# [GIVEN EXERCISE 1]
From the entries, give the lines between the one holding "This is a 0.4" and the one holding "road 3 (track): [(406,511),(439,456),(511,409)]", inclusive, as a JSON list of strings with one string per line and blank lines omitted.

— BEGIN DOCUMENT EXCERPT —

Mark Joseph Carney  (born March 16, 1965) is a Canadian economist and banker who served as the governor of the Bank of Canada from 2008 to 2013 and the governor of the Bank of England from 2013 to 2020. Since October 2020, he is vice chairman and head of Impact Investing at Brookfield Asset Management. He was the chair of the Financial Stability Board from 2011 to 2018. Prior to his governorships, Carney worked at Goldman Sachs as well as the Department of Finance Canada.

Early life
Carney was born on March 16, 1965, in Fort Smith, Northwest Territories, the son of Verlie Margaret (née Kemper) and Robert James Martin Carney.

When Carney was six, his family moved to Edmonton, Alberta. Carney has three siblings — an older brother and sister, Seán and Brenda, and a younger brother Brian. Carney attended St. Francis Xavier High School, Edmonton before studying at Harvard University.

Carney graduated from Harvard in 1988 with a bachelor's degree with high honours in economics, before postgraduate studies at the University of Oxford at St Peter's College and Nuffield College, where he received master's and doctoral degrees in the same field in 1993 and 1995, respectively. The title of his DPhil thesis is "The dynamic advantage of competition".

Career

Goldman Sachs
Carney spent 13 years at Goldman Sachs and worked in their Boston, London, New York City, Tokyo, and Toronto offices. His progressively more senior positions included: co-head of sovereign risk; executive director, emerging debt capital markets; and managing director, investment banking. He worked on South Africa's post-apartheid venture into international bond markets, and was involved in Goldman's work with the 1998 Russian financial crisis.

In 2003, Carney left Goldman Sachs to join the Bank of Canada as a deputy governor. One year later, he was recruited to join the Department of Finance Canada as senior associate deputy minister, beginning that role on November 15, 2004.

— END DOCUMENT EXCERPT —
— BEGIN EXCERPTED DATA —

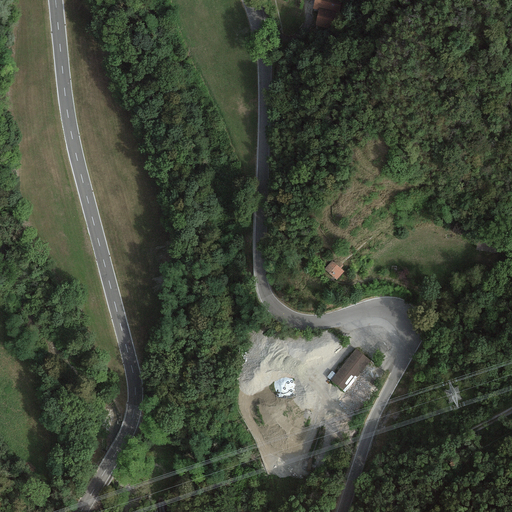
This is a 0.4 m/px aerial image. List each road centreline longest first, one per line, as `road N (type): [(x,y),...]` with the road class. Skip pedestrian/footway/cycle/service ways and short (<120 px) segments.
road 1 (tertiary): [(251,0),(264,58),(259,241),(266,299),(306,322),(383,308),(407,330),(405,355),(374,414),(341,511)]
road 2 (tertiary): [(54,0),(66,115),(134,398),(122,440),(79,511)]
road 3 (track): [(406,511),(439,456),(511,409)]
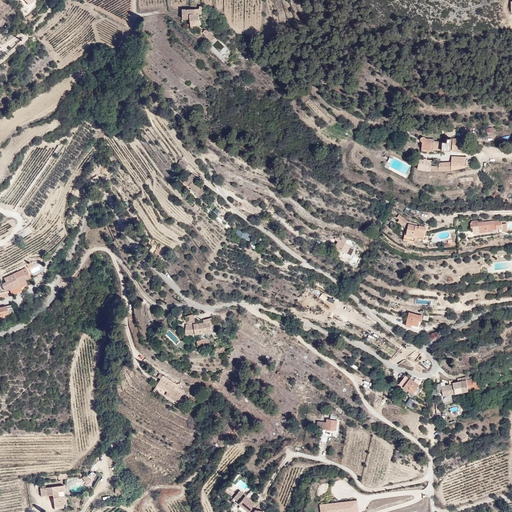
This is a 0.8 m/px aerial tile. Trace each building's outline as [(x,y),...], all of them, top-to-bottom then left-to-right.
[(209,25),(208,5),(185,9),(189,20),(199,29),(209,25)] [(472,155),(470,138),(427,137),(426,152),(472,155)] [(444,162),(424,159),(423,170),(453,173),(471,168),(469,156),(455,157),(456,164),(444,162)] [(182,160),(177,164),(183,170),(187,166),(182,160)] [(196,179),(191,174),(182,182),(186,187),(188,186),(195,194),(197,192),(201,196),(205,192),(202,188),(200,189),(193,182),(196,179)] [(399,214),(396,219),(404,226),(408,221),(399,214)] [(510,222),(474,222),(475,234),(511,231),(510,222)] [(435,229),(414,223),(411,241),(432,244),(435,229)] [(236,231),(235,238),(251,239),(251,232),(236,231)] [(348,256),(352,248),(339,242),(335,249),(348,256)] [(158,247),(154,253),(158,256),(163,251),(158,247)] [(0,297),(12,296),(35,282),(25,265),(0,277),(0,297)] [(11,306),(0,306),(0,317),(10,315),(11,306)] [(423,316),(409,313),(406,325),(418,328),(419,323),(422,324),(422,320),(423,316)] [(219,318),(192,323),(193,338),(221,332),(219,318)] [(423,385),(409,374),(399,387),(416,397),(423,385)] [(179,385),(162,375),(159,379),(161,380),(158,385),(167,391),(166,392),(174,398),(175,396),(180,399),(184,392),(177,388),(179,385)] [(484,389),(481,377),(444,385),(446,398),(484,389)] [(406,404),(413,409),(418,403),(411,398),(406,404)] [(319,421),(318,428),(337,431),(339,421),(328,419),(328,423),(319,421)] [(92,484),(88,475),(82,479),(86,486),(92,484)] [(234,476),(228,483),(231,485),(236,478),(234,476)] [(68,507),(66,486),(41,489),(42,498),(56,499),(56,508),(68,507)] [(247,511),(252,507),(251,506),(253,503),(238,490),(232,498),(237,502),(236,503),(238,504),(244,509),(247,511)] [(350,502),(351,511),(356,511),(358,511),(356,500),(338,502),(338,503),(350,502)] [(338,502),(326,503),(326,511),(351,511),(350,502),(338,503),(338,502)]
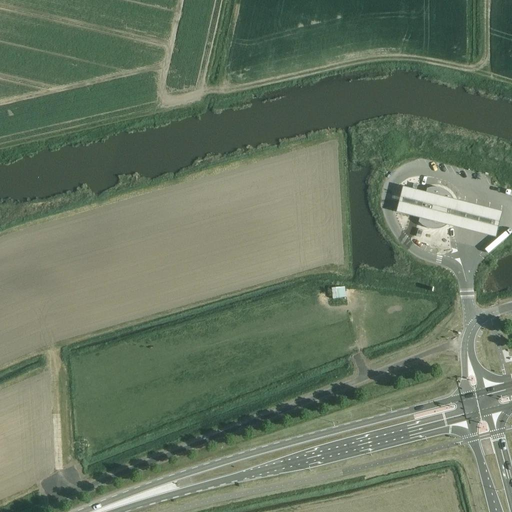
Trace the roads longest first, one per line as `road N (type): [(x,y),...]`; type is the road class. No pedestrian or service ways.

— END EXCERPTED DATA —
— BEGIN EXCERPTED DATA —

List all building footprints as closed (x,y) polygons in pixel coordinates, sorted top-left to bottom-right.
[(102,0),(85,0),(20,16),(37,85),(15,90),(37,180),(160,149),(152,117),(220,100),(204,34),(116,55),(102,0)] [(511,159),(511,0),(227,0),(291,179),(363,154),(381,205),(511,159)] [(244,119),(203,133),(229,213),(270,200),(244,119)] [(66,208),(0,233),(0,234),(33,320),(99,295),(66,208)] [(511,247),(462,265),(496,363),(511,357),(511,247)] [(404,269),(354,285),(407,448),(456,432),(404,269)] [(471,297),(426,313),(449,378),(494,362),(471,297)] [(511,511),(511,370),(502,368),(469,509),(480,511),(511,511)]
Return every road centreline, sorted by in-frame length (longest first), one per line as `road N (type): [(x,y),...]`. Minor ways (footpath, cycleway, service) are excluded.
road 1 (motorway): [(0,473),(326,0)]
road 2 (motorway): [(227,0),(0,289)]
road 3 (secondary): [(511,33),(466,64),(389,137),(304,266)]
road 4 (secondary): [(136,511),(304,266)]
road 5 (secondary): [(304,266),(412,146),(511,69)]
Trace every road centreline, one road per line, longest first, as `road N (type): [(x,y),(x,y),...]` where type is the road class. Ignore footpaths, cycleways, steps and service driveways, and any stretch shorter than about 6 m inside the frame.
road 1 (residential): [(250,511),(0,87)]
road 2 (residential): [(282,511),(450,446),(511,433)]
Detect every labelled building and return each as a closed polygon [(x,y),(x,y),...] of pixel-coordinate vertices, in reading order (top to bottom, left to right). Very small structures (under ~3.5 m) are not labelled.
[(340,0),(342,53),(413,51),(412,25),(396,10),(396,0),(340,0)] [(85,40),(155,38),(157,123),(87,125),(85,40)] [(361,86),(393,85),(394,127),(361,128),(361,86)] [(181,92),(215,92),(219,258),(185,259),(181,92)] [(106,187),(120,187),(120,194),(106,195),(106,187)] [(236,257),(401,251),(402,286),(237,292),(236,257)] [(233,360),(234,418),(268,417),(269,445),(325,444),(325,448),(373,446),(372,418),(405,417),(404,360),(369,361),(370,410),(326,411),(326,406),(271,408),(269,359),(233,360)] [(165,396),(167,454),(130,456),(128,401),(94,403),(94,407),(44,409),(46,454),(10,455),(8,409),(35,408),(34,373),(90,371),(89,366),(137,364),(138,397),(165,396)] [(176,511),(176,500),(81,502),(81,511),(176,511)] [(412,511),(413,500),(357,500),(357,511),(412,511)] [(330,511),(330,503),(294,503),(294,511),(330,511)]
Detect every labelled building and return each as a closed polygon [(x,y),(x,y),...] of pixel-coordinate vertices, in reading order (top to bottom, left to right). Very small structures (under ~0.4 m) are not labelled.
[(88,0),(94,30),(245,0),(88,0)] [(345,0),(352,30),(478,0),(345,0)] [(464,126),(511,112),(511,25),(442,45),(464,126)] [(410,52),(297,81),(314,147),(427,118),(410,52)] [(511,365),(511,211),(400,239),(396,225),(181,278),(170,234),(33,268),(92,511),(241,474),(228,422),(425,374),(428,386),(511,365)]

— END EXCERPTED DATA —

# [GIVEN EXERCISE 2]
Answer these questions from the biography of Mark Carney:
(a) In what town and territory was Carney born?
(b) How many years did Carney spend at Goldman Sachs?
(c) What position did Carney take at the Department of Finance Canada in 2004?

# [FULL ANSWER 1]
[
  "This is a 0.4 m/px aerial image. List each road centreline longest first, one per line, as `road N (type): [(x,y),...]` with the road class. Skip pedestrian/footway/cycle/service ways and short (<120 px) segments.",
  "road 1 (tertiary): [(251,0),(264,58),(259,241),(266,299),(306,322),(383,308),(407,330),(405,355),(374,414),(341,511)]",
  "road 2 (tertiary): [(54,0),(66,115),(134,398),(122,440),(79,511)]",
  "road 3 (track): [(406,511),(439,456),(511,409)]"
]

# [FULL ANSWER 2]
(a) Fort Smith, Northwest Territories
(b) 13 years
(c) Senior associate deputy minister